I'm writing a small tokenizer in C#.
In the PCRE Regex specification there's the neat MARK
keyword:
https://pcre.org/current/doc/html/pcre2syntax.html#SEC23
This is how it works:
<?php
$string = 'bar';
$matches = [];
preg_match('~(?|foo(*:1)
|bar(*:2)
|baz(*:3))~x', $string, $matches);
var_dump($matches);
//> array(2) {
//> [0]=> string(3) "bar"
//> ["MARK"]=> string(1) "2"
//> }
As you can see, the MARK
parameter in the result set allows you to see which branch of the regular expression was actually matched. Unfortunately, the MARK
keyword is not supported in .NETs Regex framework.
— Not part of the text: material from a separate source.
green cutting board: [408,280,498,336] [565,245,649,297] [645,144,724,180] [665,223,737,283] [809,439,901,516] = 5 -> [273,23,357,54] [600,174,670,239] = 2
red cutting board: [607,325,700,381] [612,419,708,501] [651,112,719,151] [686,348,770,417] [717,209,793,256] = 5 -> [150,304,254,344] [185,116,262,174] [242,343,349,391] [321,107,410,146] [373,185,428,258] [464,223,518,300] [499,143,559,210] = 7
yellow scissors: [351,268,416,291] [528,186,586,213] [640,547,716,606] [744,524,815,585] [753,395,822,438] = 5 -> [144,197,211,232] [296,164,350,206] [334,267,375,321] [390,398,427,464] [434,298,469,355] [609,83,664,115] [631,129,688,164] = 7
This is what I'm doing right now:
var pattern = @"(
(?<foo>foo)
|(?<bar>bar)
|(?<baz>baz)
)";
var regexOptions = RegexOptions.ExplicitCapture | RegexOptions.IgnorePatternWhitespace;
var regex = new Regex(pattern, regexOptions);
var matches = regex.Matches("bar");
foreach (Match match in matches)
{
int? mark = null;
if (match.Groups["foo"].Success)
{
mark = 1;
}
else if (match.Groups["bar"].Success)
{
mark = 2;
}
else if (match.Groups["baz"].Success)
{
mark = 3;
}
}
Basically, I need to reconstruct the entire regular expression to see which capture group was actually matched.
This seems backwards. Is there a better way I can do the same thing?
The reason I need this is because in a tokenizer I don't just need to know if the syntax is valid but also which token type the matched token actually is.